Which model will make the best predictions for the training data set?

Which model will make the worst predictions for the test data set? Make a guess...

Root mean squared error

Instead of using the MSE to assess prediction accuracy on the test sample, one often uses the so called root mean squared error (RMSE). What is the formula for the sample RMSE? Make a guess:


Lasso Regression

Correction: In the video we have a wrong sign in front of the \(\lambda\) of the lasso minimization problem. It must be "+" instead of "-". The lasso estimator solves:

\[\min_{\hat \beta} \sum_{i=1}^n {\hat \varepsilon(\hat \beta)^2} + \lambda \sum_{k=1}^K {|\hat \beta_k|}\]

(There is a similar error later in the videos for ridge and elastic net regression.)

Assume we would estimate a Lasso regression with a regularization parameter \(\lambda=0\). Would then the lasso estimator be identical to the OLS estimator?

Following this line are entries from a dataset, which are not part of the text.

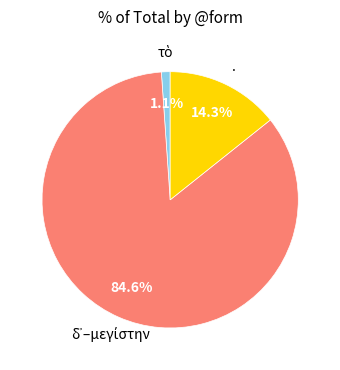

To the nearest percent, what is the average slice percentage?

33%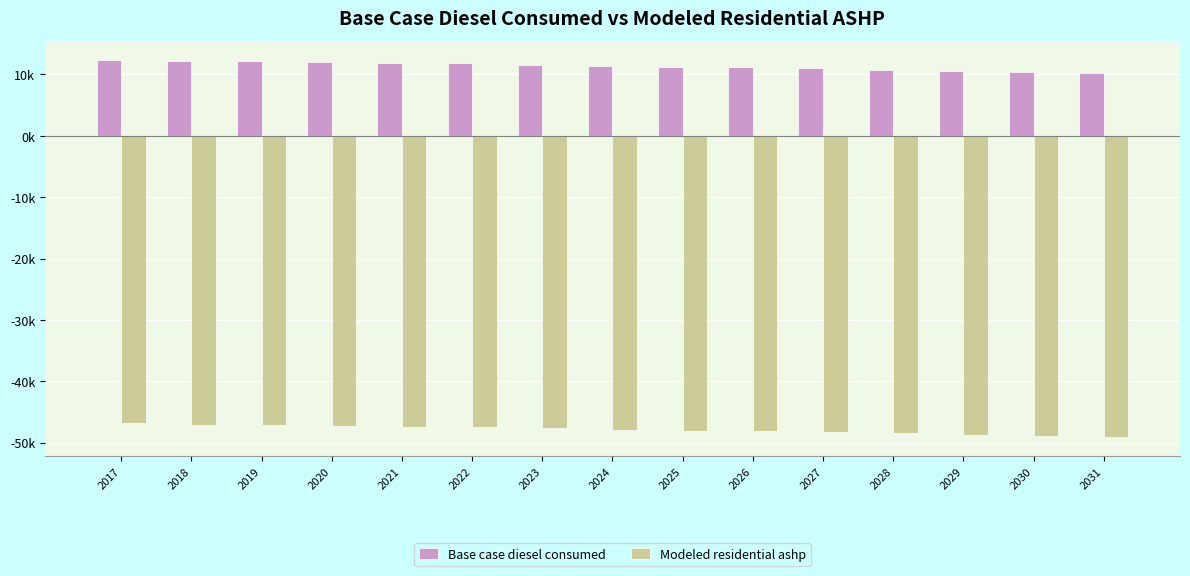

At which category is the sum across all series the highest?

2017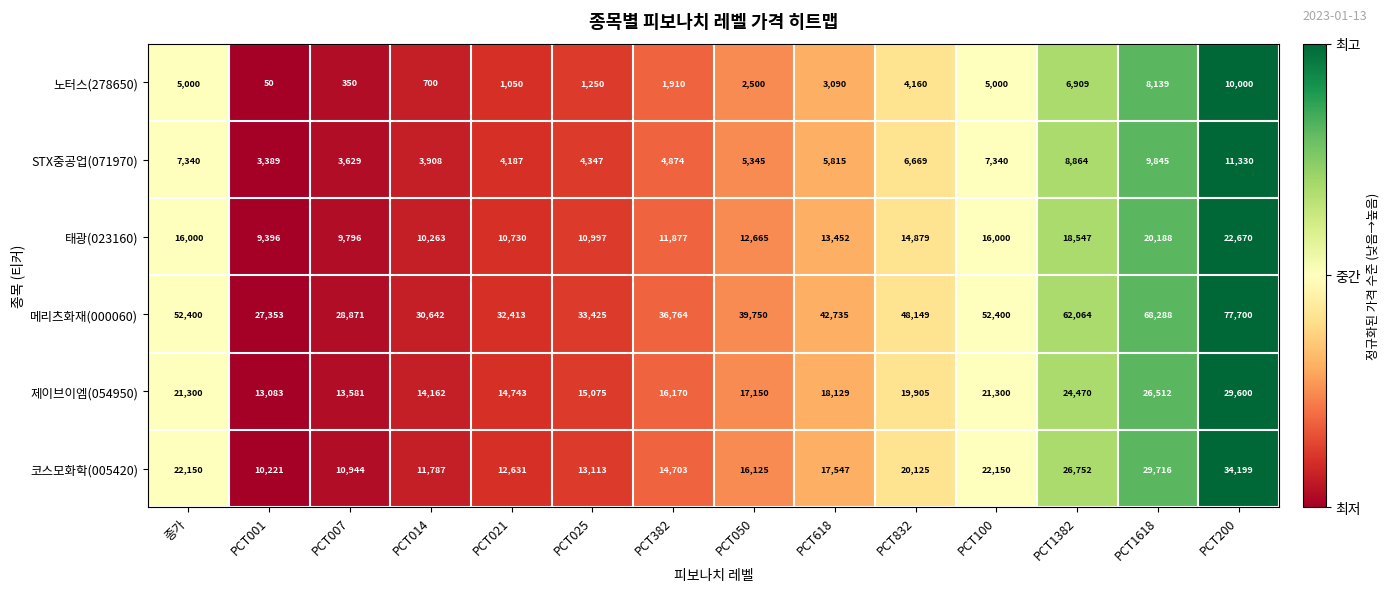

How many data points does each series have?

14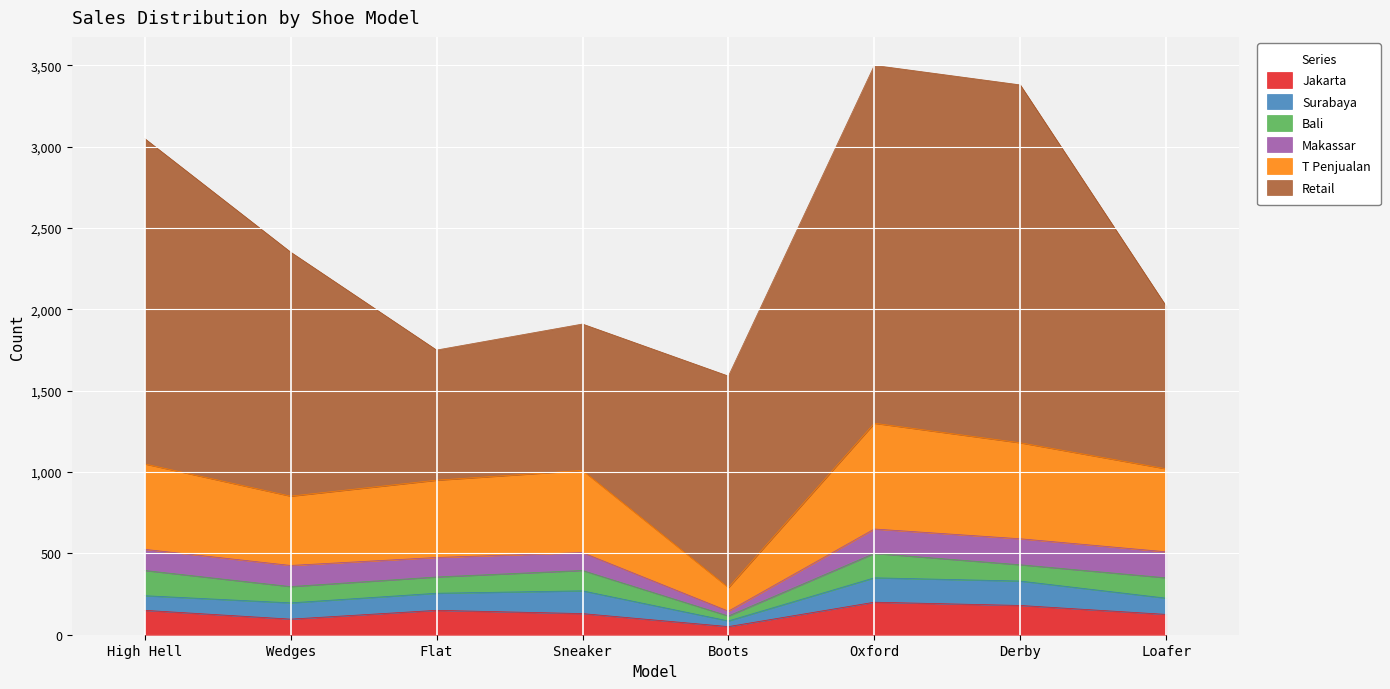

At High Hell, list the series in order from largest to smallest.

Retail, T Penjualan, Bali, Jakarta, Makassar, Surabaya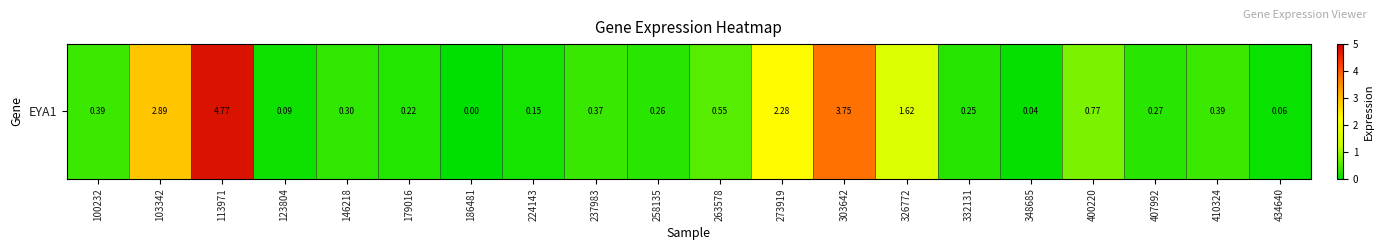

Reading left to right, what are all the values shown in this chart?

0.4	2.9	4.8	0.1	0.3	0.2	0.0	0.1	0.4	0.3	0.6	2.3	3.8	1.6	0.2	0.0	0.8	0.3	0.4	0.1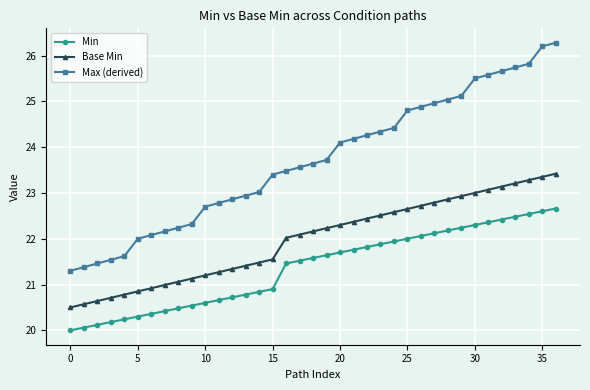

True or false: Max (derived) has more than 1 interior local peaks.

False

Note that the R code of simulation studied in the following videos is available on Moodle. (This time there is no need to hide the code since the RTutor problem set is fairly different.).

Why do we only see two estimated coefficients in our output of the lasso model?

What will is the outcome if we estimate the lasso model again with a lower value of lambda (just 0.1 instead of 1 as before)?

Which coefficients will be selected for very small lambda close to 0?

Here you see again our results of computed RMSE for the 4 considered values of lambda:

unlist(rmse.li)
lambda_0.001  lambda_0.01   lambda_0.1   lambda_0.5 
  0.010079667  0.010153556 0.005719416  0.002839564

Which would be the best value of lambda out of the 4 above according to the results shown above?

Did we actually compute everything correctly or did we make some error?

Assume now we estimate our models with a much smaller training data set (only 100 observations). What do you think will now be the best regularization parameter for an optimal out-of-sample prediction?

Wow, a lot of videos and questions about the lasso. You get the Cowboy award! Only one more video to go. Ride on to the next section...


Parameter Tuning & Cross Validation

Below is a brief video giving a brief summary about parameter tuning and cross validation. Here you are asked to read carefully the lecture slides for more details.

Parameter Ridge Regression and Elastic Net

Also take a look in the lecture slides about ridge regression, which is a variant of lasso regression.

RTutor problem set for this chapter

The RTutor problem set differs a bit more from the video lectures and slides than in previous chapters. I wanted to illustrate how to estimate ols and lasso prediction models for a real world data set about used cars. Before one can build a reasonable prediction model with a real world data set, one typically needs to spend considerable time on data preparation and cleaning. So those steps will be a large part of the RTutor problem set.